Top of Data in this exercise

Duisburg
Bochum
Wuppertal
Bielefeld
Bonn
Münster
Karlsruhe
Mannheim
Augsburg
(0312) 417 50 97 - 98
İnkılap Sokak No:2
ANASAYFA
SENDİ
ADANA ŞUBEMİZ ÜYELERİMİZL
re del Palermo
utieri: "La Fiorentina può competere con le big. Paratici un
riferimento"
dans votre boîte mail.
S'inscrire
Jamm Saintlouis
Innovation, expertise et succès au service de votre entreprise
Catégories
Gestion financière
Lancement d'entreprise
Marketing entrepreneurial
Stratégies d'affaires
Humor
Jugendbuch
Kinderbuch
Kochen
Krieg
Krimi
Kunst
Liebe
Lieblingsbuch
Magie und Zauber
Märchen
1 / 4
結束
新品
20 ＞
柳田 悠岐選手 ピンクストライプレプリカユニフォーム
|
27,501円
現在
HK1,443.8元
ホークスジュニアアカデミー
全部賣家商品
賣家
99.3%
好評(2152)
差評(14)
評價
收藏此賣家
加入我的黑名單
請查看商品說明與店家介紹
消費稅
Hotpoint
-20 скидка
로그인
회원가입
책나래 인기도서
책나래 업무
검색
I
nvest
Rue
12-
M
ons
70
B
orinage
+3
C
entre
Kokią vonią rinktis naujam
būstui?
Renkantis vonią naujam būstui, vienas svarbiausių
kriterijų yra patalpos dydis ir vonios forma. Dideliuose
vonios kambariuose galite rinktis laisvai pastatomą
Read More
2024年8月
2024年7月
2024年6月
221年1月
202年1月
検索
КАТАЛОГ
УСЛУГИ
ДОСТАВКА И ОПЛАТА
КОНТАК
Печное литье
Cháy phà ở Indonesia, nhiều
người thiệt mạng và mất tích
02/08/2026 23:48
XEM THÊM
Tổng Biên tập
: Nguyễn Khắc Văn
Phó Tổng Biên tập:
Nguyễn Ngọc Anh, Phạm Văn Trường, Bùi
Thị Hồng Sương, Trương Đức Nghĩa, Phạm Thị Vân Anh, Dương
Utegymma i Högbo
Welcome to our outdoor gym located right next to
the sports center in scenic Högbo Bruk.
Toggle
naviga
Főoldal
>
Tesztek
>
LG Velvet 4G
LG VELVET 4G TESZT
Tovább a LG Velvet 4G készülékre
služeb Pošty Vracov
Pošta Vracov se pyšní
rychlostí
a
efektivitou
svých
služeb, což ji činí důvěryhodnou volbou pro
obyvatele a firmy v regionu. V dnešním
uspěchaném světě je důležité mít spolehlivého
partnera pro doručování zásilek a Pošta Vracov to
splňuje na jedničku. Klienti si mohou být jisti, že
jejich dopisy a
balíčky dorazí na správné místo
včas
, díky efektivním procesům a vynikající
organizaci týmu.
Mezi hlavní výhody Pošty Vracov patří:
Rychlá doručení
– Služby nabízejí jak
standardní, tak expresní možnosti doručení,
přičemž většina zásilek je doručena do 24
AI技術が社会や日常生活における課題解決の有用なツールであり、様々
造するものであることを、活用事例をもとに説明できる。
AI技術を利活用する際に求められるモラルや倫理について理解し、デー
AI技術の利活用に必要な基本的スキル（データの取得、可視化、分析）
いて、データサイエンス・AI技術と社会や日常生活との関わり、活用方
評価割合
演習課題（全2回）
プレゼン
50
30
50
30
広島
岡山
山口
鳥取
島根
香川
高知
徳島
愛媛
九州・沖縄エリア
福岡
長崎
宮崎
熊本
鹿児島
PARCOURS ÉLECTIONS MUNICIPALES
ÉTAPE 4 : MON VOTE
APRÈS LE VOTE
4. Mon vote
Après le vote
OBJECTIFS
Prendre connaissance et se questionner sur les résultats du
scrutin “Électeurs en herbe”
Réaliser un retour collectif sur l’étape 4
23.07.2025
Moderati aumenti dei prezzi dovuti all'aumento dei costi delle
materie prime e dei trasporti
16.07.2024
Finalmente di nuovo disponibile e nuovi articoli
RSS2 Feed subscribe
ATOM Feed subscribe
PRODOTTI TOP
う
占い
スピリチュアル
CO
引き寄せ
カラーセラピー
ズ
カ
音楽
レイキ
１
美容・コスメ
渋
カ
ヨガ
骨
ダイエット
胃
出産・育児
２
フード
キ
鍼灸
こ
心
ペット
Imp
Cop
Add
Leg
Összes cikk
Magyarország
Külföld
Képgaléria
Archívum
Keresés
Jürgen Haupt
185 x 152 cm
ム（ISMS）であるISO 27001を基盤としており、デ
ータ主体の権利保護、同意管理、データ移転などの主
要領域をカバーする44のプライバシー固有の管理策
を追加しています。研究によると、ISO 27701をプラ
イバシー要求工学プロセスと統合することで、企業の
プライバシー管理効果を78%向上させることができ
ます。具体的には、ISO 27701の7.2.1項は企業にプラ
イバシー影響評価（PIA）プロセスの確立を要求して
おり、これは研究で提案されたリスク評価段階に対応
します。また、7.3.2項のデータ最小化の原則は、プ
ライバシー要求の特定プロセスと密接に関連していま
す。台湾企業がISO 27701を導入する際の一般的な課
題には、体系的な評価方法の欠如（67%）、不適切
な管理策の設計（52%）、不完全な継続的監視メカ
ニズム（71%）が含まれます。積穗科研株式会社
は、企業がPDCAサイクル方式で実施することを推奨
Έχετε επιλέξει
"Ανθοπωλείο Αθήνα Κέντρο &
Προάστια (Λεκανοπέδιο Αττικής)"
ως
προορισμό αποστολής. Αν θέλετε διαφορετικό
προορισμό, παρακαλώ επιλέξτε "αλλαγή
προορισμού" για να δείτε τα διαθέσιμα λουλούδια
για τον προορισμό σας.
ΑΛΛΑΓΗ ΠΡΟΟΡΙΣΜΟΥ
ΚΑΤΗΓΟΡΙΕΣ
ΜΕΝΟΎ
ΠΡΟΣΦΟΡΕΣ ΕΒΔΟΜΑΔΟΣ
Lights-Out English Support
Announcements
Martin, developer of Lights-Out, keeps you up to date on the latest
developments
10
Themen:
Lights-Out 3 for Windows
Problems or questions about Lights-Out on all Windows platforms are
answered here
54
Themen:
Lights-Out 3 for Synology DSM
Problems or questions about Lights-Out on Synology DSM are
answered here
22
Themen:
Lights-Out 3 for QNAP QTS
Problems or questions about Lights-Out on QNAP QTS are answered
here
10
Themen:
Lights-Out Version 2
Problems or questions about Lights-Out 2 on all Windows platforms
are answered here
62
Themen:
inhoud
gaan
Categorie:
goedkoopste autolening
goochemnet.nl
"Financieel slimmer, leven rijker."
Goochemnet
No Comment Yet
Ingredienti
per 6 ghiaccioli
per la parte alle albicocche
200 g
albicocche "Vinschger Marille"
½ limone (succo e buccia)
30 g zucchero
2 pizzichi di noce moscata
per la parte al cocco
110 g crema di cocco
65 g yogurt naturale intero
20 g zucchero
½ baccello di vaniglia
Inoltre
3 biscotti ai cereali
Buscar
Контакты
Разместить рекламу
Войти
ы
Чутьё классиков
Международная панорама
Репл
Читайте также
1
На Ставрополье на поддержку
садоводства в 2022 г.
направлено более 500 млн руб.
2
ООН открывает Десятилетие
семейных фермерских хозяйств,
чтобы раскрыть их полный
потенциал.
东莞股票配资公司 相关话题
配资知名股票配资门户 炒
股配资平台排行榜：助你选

Bottom of Data in this exercise

### Exercise
Rewrite the entries from the very first line through the line containing "služeb, což ji činí důvěryhodnou volbou pro", replacing "Augsburg" with "Nürnberg" and leaving everything else unchanged.

### Exercise result
Duisburg
Bochum
Wuppertal
Bielefeld
Bonn
Münster
Karlsruhe
Mannheim
Nürnberg
(0312) 417 50 97 - 98
İnkılap Sokak No:2
ANASAYFA
SENDİ
ADANA ŞUBEMİZ ÜYELERİMİZL
re del Palermo
utieri: "La Fiorentina può competere con le big. Paratici un
riferimento"
dans votre boîte mail.
S'inscrire
Jamm Saintlouis
Innovation, expertise et succès au service de votre entreprise
Catégories
Gestion financière
Lancement d'entreprise
Marketing entrepreneurial
Stratégies d'affaires
Humor
Jugendbuch
Kinderbuch
Kochen
Krieg
Krimi
Kunst
Liebe
Lieblingsbuch
Magie und Zauber
Märchen
1 / 4
結束
新品
20 ＞
柳田 悠岐選手 ピンクストライプレプリカユニフォーム
|
27,501円
現在
HK1,443.8元
ホークスジュニアアカデミー
全部賣家商品
賣家
99.3%
好評(2152)
差評(14)
評價
收藏此賣家
加入我的黑名單
請查看商品說明與店家介紹
消費稅
Hotpoint
-20 скидка
로그인
회원가입
책나래 인기도서
책나래 업무
검색
I
nvest
Rue
12-
M
ons
70
B
orinage
+3
C
entre
Kokią vonią rinktis naujam
būstui?
Renkantis vonią naujam būstui, vienas svarbiausių
kriterijų yra patalpos dydis ir vonios forma. Dideliuose
vonios kambariuose galite rinktis laisvai pastatomą
Read More
2024年8月
2024年7月
2024年6月
221年1月
202年1月
検索
КАТАЛОГ
УСЛУГИ
ДОСТАВКА И ОПЛАТА
КОНТАК
Печное литье
Cháy phà ở Indonesia, nhiều
người thiệt mạng và mất tích
02/08/2026 23:48
XEM THÊM
Tổng Biên tập
: Nguyễn Khắc Văn
Phó Tổng Biên tập:
Nguyễn Ngọc Anh, Phạm Văn Trường, Bùi
Thị Hồng Sương, Trương Đức Nghĩa, Phạm Thị Vân Anh, Dương
Utegymma i Högbo
Welcome to our outdoor gym located right next to
the sports center in scenic Högbo Bruk.
Toggle
naviga
Főoldal
>
Tesztek
>
LG Velvet 4G
LG VELVET 4G TESZT
Tovább a LG Velvet 4G készülékre
služeb Pošty Vracov
Pošta Vracov se pyšní
rychlostí
a
efektivitou
svých
služeb, což ji činí důvěryhodnou volbou pro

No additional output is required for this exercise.